The reasoning in Burke supports this conclusion. That case considered the interest and rights under the insurance policy before and after the sale to ascertain whether the requisite connection between the CGT event that happened, and the insurance policy was present. This approach should also be applied in the context of section 118-305 regarding the impact on the value of the taxpayer's interest in the superannuation fund before and after the identification of the wrong. In Scenario 1, the value of the taxpayer's interest in the superannuation fund after the wrong is less than it would have been if the wrong had not occurred. In contrast, in Scenario 2, the taxpayer's superannuation interest is not affected by the wrong, as, even if the wrong had not occurred, the value of the taxpayer's superannuation interest would not have changed.

Your situation falls within Scenario 2 rather than Scenario 1. Therefore, the exemption under section 118-305 does not apply in your case.

Section 118-300

A CGT exemption may be available under section 118-300 for a CGT event happening 'in relation to' a CGT asset that is your interest in rights under a life insurance policy but only in certain specific situations which are listed as items in the table in subsection 118-300(1). Only two situations have any relevance in your case.

The first is Item 3 which applies if you are the original owner of the life insurance policy. As you are not the original owner of the policy, this item does not apply to you.

The second is Item 4 which applies if you are an entity that acquired the interest in the life insurance policy for no consideration.
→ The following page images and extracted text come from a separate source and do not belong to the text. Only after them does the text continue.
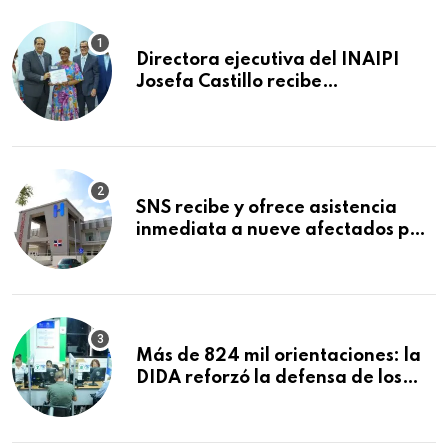
Directora ejecutiva del INAIPI
Josefa Castillo recibe
reconocimiento en la Semana
Mundial de la Lactancia Materna
SNS recibe y ofrece asistencia
inmediata a nueve afectados por
explosión en establecimiento de
comida de San Francisco de
Macorís
Más de 824 mil orientaciones: la
DIDA reforzó la defensa de los
afiliados en el primer semestre de
2026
It is unclear whether you had an interest in the actual life insurance policy or alternatively you only had an interest in the Death Benefit which includes the amount of Z's death insurance cover under the policy but not an interest in the policy itself.

In any event, that issue is moot because even if you had an interest in the life insurance policy itself, it is considered that the compensation you received is not 'in relation' to that interest. This is for the same reasons as outlined previously with respect to section 118-305. That is, the actual value of your interest in the policy did not change because of the wrong; rather, the wrong just changed what you thought the value of your interest was.

Consequently, the exemption under section 118-300 does not apply in your case.

Other information

You are entitled to the 50% CGT discount under Division 115 if you acquired your right to seek compensation at least 12 months before the CGT event C2 happened when your ownership of the right ended. The time of a CGT event C2 is when you enter into a contract that results in the asset ending; or if there is no contract, when the asset ends (subsection 104-25(2)).